Bu örnekte görüleceği üzere, düşüncelerimiz sadece zihinsel durumumuzu, hislerimizi ve duygularımızı değil, fiziksel bedenimizin hassas hareketlerini ve düzenlemeleri de belirler. Bu değişimler gönüllü ve bilinçli olarak ortaya çıkmazlar. Bilinçaltı zihnimize aktarılan yoğunluğun etkinliği oranında belirlenir ve genellikle beklenmedik bir anda bize sürpriz yaparlar.

 Kimler Hipnoz Yapabilir?

Yasalarımızda bunun tanımı net olarak yapılmamıştır. Yine de konunun suistimale açık yönlerini göz önünde bulundurarak Tıp doktorları, psikologlar ve bu konuda eğitim almış muhtelif mesleklerden herkesin kullanabileceği söylenebilir (öğretmenler, istihbarat elemanları, antrenörler, profesyonel konuşmacılar vb.)

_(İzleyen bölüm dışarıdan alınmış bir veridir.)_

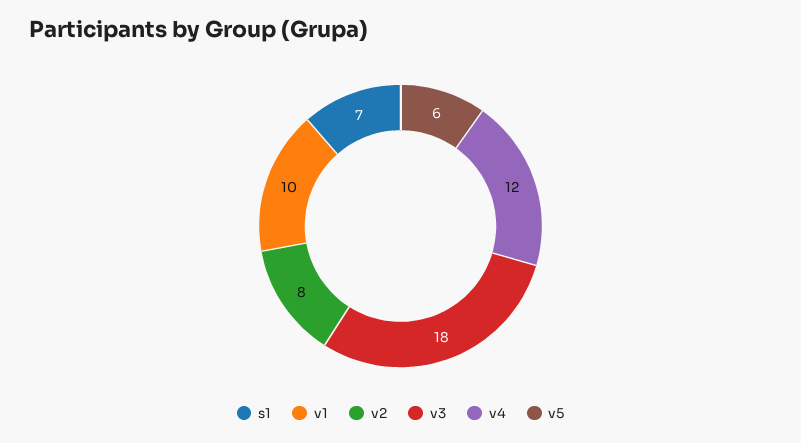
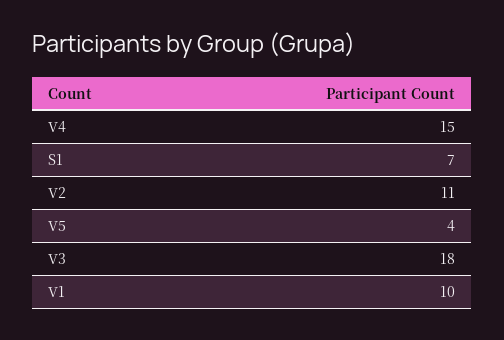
  {
    "s1": 7,
    "v1": 10,
-   "v2": 8,
+   "v2": 11,
    "v3": 18,
-   "v4": 12,
+   "v4": 15,
-   "v5": 6
+   "v5": 4
  }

Hipnoz bu yönüyle sanki birine kontrolü veriyor, denetimimizi kaybediyormuş gibi gelse de aslında bu ilişkilerimizde karşılıklı güvenle her gün olan bir durum. Gün içinde farkına varmadan da kişi birini hipnoz edebilmekte veya birileri hipnotik etki altına girip çıkabilmektedir.

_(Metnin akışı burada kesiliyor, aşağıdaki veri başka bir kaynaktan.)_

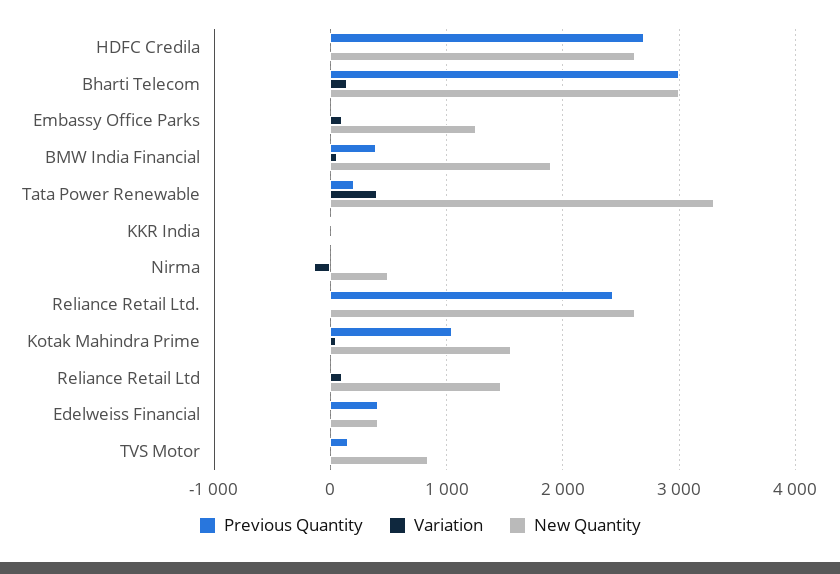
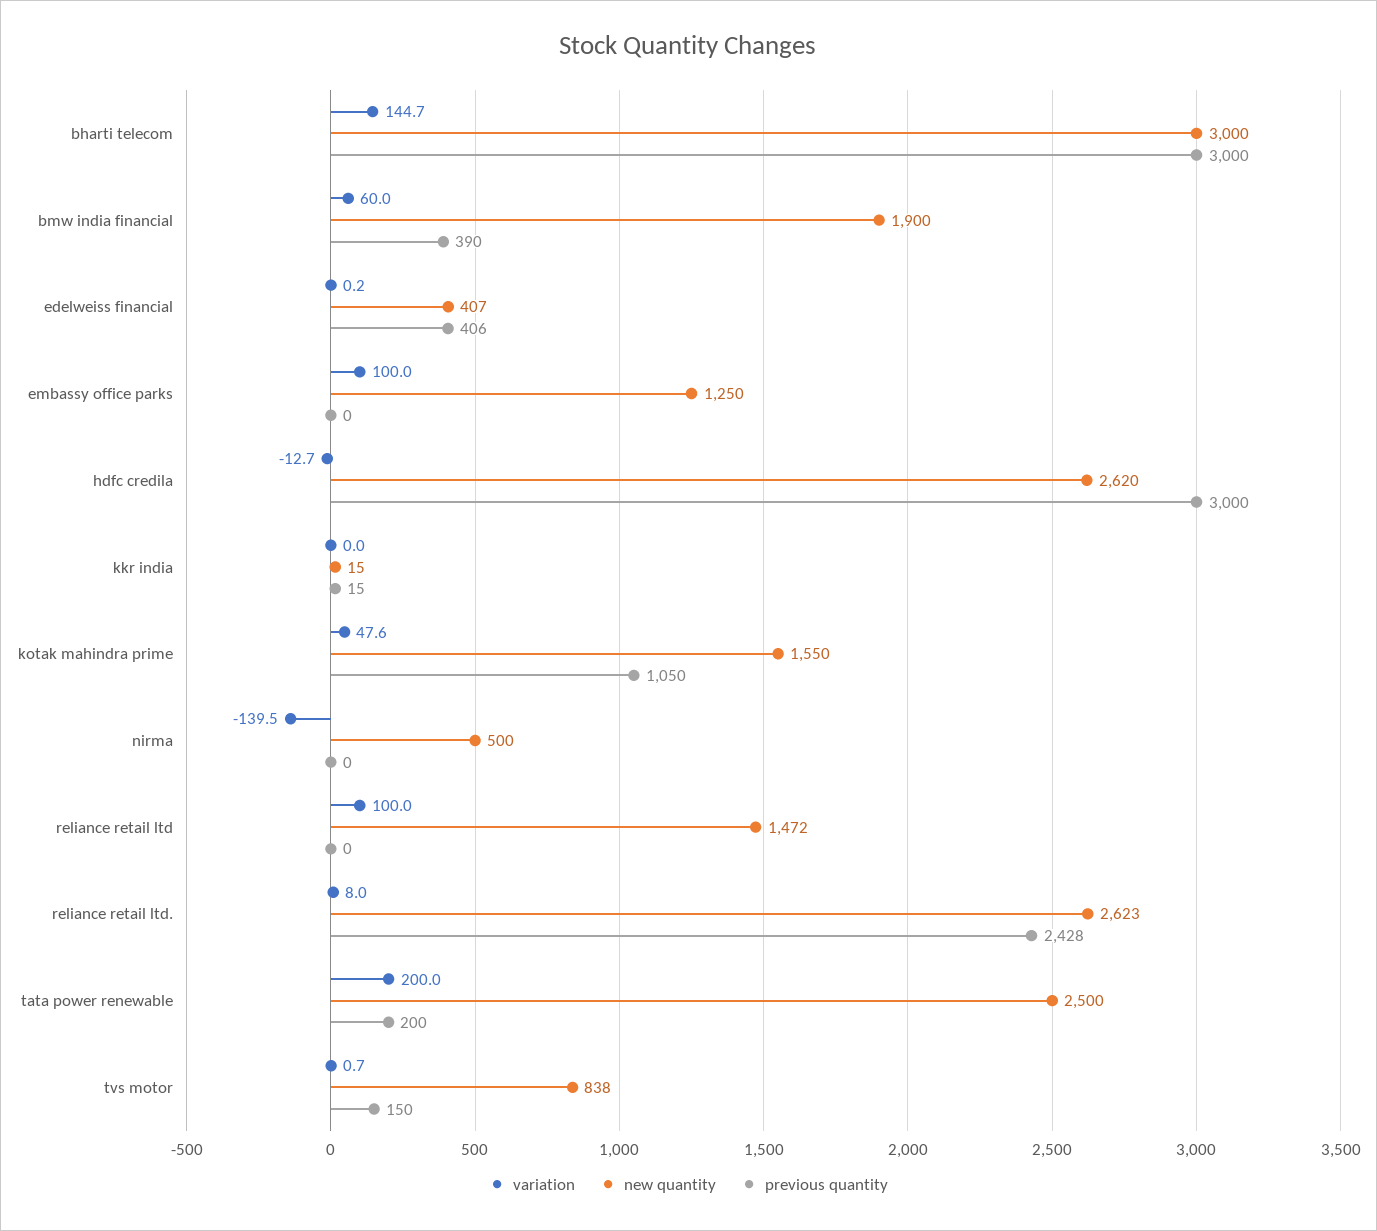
  {
    "Previous Quantity": {
-     "HDFC Credila": 2700,
+     "HDFC Credila": 3000,
      "Bharti Telecom": 3000,
      "Embassy Office Parks": 0,
      "BMW India Financial": 390,
      "Tata Power Renewable": 200,
      "KKR India": 15,
      "Nirma": 0,
      "Reliance Retail Ltd.": 2428,
      "Kotak Mahindra Prime": 1050,
      "Reliance Retail Ltd": 0,
      "Edelweiss Financial": 406,
      "TVS Motor": 150
    },
    "Variation": {
      "HDFC Credila": -12.7,
      "Bharti Telecom": 144.7,
      "Embassy Office Parks": 100,
      "BMW India Financial": 60,
-     "Tata Power Renewable": 400,
+     "Tata Power Renewable": 200,
      "KKR India": 0,
      "Nirma": -139.5,
      "Reliance Retail Ltd.": 8,
      "Kotak Mahindra Prime": 47.6,
      "Reliance Retail Ltd": 100,
      "Edelweiss Financial": 0.2,
      "TVS Motor": 0.7
    },
    "New Quantity": {
      "HDFC Credila": 2620,
      "Bharti Telecom": 3000,
      "Embassy Office Parks": 1250,
      "BMW India Financial": 1900,
-     "Tata Power Renewable": 3300,
+     "Tata Power Renewable": 2500,
      "KKR India": 15,
      "Nirma": 500,
      "Reliance Retail Ltd.": 2623,
      "Kotak Mahindra Prime": 1550,
      "Reliance Retail Ltd": 1472,
      "Edelweiss Financial": 407,
      "TVS Motor": 838
    }
  }

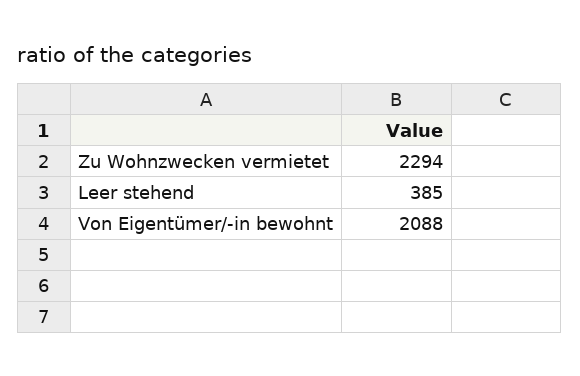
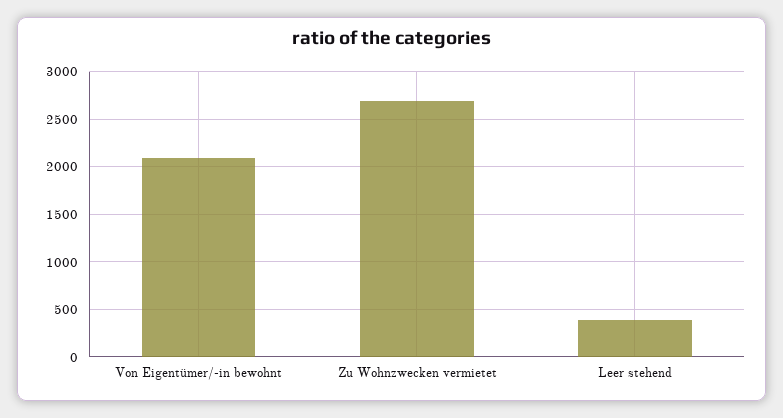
  {
-   "Zu Wohnzwecken vermietet": 2294,
+   "Zu Wohnzwecken vermietet": 2700,
    "Leer stehend": 385,
    "Von Eigentümer/-in bewohnt": 2088
  }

 Hipnoz Gücünü Telkinlerden Alır

“Bir insana kırk gün delisin dersen delirir” Atasözümüz telkinin gücünü açıklaması yönüyle ilginçtir. Şimdi beğendiğiniz bir insanın olumsuz özelliklerine odaklanıp ne kadar çirkin olduğunu düşünmeye başlayın (tabi güçlü bir inançla). Garantisi var birkaç gün içinde nefret etmeye başlarsınız. Bu örneği kasıtlı olarak verdim. Çünkü bu gücü genellikle olumsuzlara odaklama konusunda daha becerikli olduğumuzu söyleyebilirim.

 Günlük Hipnotik Durumlar

Aşk bir hipnozdur. Etkisi altında kaldığı bu duruma mantıksal kılıflar bulsa da bu etkinin gücüne aslında teslim olmuştur. Yoğun bir dikkatle kitap okurken veya televizyon seyrederken ya da biriyle konuşurken bize seslenen diğer kişiyi duyamamamız yine hipnotik bir etkiden kaynaklanır. Akşam yatarken sabah 04.00’de kalkmamız gerektiğini düşünerek yatmamız sonra da gözümüzü açtığımızda saatin tam 04.00 olduğuna şahit olduğunuz durumlar olmuştur. Aslında bu durum da kendi kendimize yaptığımız hipnotik telkinlerin ürünüdür. Uzun süre tiryakisi olduğu sigarayı bırakanlardan dinlediğim “Şöyle bir olay oldu sonra müthiş bir tiksinti geldi işte o gün bu gündür sigarayı bir daha ağzıma almadım” ifadeleri de aslında hipnotik etkinin sağlandığını gösterir. Bazen de saatlerce sürecek bir işi çok kısa süre içinde yapıp sonra da bunu nasıl yetiştirdiğimizi hayretle düşündüğümüz durumlarda hipnotik etkiyle açıklanır.

 Hayatımız Hipnoz

Pek çok insanın fark etmediği şey telkin almak için hipnotik durumda olmak gerekmediğidir. Telkine yatkınlığın hipnozda arttığının doğru olduğu söylenebilir; ancak tam uyanıkken de telkine açık hale gelebilirsiniz.

Hiç durmadan kendi kendinize telkinler veriyorsunuz. Bilinçli zihindeki malumatın doğrudan bilinçaltı zihne kaydığı ileri sürülmektedir. Bu yüzden her bilinçli düşünce zihninizin daha derin kısmının inşasına katkıda bulunur. Bu demektir ki, hipnoterapi ve kendi kendine hipnozun zaman içindeki etkileri, büyük ölçüde inanç sisteminizi etkileyen düşünceleriniz vasıtasıyla bilinçaltınıza geçirdiğiniz gündelik telkinlerinizin türüne bağlıdır. Belki de kader olarak tanımladığınız hayatınızı şekillendiren düşüncelerinizdir.

“İçinizdeki güçle ne kadar çok ilişki kurarsanız hayatınızın her alanında o kadar özgür olursunuz.”